HESI LPN
Adult Health 2 Exam 1
1. The nurse is assessing a client who has been receiving total parenteral nutrition (TPN) for several days. Which complication should the nurse monitor for?
- A. Hyperglycemia
- B. Hypoglycemia
- C. Hyponatremia
- D. Hypokalemia
Correct answer: B
Rationale: The correct answer is B: Hypoglycemia. When a client is receiving total parenteral nutrition (TPN) with a high glucose content, the risk of hypoglycemia is significant due to sudden increases in insulin release in response to the glucose load. The nurse should monitor for signs and symptoms of hypoglycemia such as shakiness, sweating, palpitations, and confusion. Hyperglycemia (choice A) is not typically a complication of TPN as the high glucose content is more likely to cause hypoglycemia. Hyponatremia (choice C) and hypokalemia (choice D) are electrolyte imbalances that can occur in clients receiving TPN, but hypoglycemia is the more common and immediate concern that the nurse should monitor for.
2. A client is receiving a blood transfusion and reports chills and back pain.

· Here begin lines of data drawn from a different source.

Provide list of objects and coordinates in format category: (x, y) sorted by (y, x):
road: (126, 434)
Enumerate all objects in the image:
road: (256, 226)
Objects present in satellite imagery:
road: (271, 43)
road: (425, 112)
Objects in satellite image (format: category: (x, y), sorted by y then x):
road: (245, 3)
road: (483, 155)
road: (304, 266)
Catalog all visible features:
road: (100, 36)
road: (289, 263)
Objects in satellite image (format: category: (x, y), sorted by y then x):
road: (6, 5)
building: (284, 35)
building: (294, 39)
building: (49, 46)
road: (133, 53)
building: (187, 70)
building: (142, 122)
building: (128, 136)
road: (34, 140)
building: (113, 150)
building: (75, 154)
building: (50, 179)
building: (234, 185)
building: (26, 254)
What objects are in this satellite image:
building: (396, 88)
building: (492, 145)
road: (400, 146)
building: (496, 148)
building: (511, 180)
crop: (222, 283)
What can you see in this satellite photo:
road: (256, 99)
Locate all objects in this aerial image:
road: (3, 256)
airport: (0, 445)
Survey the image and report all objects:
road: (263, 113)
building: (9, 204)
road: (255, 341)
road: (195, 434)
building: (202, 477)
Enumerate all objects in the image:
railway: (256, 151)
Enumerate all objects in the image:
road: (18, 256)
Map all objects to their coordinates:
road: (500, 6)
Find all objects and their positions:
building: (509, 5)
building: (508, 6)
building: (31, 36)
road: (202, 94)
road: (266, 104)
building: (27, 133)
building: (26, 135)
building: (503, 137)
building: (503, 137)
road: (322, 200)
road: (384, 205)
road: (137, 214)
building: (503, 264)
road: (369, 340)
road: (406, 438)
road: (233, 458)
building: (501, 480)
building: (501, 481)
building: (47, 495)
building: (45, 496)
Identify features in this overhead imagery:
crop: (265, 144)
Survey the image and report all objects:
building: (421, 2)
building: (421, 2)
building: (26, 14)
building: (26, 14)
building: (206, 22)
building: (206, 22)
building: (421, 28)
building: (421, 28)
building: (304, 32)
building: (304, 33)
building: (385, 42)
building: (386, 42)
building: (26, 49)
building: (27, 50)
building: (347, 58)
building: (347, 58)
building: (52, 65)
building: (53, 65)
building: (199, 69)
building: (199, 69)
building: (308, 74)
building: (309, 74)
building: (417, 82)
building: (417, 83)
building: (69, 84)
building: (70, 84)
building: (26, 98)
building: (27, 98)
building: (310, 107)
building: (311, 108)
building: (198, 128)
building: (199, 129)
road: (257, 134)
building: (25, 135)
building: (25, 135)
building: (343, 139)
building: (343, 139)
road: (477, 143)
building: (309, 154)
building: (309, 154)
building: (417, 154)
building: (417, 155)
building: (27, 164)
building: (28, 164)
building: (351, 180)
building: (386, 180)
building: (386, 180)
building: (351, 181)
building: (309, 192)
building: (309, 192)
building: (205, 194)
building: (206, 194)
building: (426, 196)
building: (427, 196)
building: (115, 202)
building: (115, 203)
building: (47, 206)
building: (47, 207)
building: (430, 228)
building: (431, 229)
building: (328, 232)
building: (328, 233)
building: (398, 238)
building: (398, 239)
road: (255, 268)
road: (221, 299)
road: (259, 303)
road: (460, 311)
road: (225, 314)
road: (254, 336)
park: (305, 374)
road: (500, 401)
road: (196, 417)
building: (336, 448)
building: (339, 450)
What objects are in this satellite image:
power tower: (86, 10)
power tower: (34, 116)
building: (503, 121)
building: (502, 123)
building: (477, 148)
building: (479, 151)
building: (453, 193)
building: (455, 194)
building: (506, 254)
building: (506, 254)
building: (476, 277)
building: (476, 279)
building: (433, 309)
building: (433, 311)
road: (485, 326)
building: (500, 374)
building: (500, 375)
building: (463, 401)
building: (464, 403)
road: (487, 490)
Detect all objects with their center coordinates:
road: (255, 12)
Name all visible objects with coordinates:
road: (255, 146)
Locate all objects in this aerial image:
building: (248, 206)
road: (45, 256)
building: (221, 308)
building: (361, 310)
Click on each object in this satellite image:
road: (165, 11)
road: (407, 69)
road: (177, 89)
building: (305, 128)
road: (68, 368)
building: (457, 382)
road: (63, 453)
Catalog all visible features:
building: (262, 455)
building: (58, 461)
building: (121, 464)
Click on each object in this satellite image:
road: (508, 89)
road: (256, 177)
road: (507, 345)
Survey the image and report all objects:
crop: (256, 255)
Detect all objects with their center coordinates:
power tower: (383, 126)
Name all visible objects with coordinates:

What is the nurse's priority action?
- A. Continue the transfusion at a slower rate
- B. Administer an antipyretic
- C. Stop the transfusion immediately
- D. Notify the healthcare provider
Correct answer: C
Rationale: When a client receiving a blood transfusion reports chills and back pain, it indicates a possible transfusion reaction. The nurse's priority action is to stop the transfusion immediately. Continuing the transfusion at a slower rate (Choice A) can exacerbate the reaction. Administering an antipyretic (Choice B) may help with fever but does not address the underlying issue of a transfusion reaction. Notifying the healthcare provider (Choice D) is important but should not delay the immediate action of stopping the transfusion to ensure the client's safety.
3. In a community health setting, which individual is at highest risk for contracting an HIV infection?
- A. 17-year-old who is sexually active with numerous partners
- B. 34-year-old homosexual in a monogamous relationship
- C. 30-year-old cocaine user who inhales and smokes drugs
- D. 45-year-old who has received two blood transfusions in the past 6 months
Correct answer: C
Rationale: The correct answer is C. Substance abuse, particularly using shared inhalation equipment like needles and pipes for drug inhalation, significantly increases the risk of contracting HIV. Choice A, the 17-year-old with multiple sexual partners, poses a risk of HIV transmission through sexual contact, but it is lower compared to the direct risk associated with sharing drug paraphernalia. Choice B, the 34-year-old homosexual in a monogamous relationship, is at lower risk since being in a monogamous relationship reduces exposure to HIV. Choice D, the 45-year-old who received blood transfusions, is also at lower risk as blood transfusions are now screened for HIV, decreasing the likelihood of transmission through this route.
4. During a health screening, a client's blood pressure reads 160/100 mm Hg. What should the nurse recommend?
- A. Schedule a follow-up appointment
- B. Start making immediate dietary changes
- C. Begin an exercise program
- D. All of the above
Correct answer: A
Rationale: A follow-up with a healthcare provider is necessary to assess and manage the newly identified hypertension. While dietary changes and exercise are important for managing high blood pressure, immediate lifestyle modifications without further evaluation by a healthcare provider may not be safe or effective. Option A is the most appropriate initial step to ensure proper assessment and management of the client's blood pressure. Therefore, choices B and C are incorrect in this scenario. Option D is also incorrect because not all options should be implemented without proper medical guidance.
5. A client with a diagnosis of tuberculosis (TB) is being discharged home. Which instruction is most important for the nurse to provide?
- A. Avoid close contact with others until treatment is complete.
- B. Take all prescribed medications as directed.
- C. Schedule a follow-up appointment with the healthcare provider.
- D. Wear a mask when in public places.
Correct answer: B
Rationale: The most important instruction for a client with tuberculosis (TB) is to take all prescribed medications as directed. This is crucial to prevent the development of drug-resistant TB. While avoiding close contact with others until treatment is complete (Choice A) is important to prevent the spread of TB, ensuring the client completes the prescribed medication regimen is the priority. Scheduling a follow-up appointment (Choice C) is important for monitoring but not as critical as medication adherence. Wearing a mask in public places (Choice D) can help reduce the spread of TB but is not as essential as taking medications as prescribed.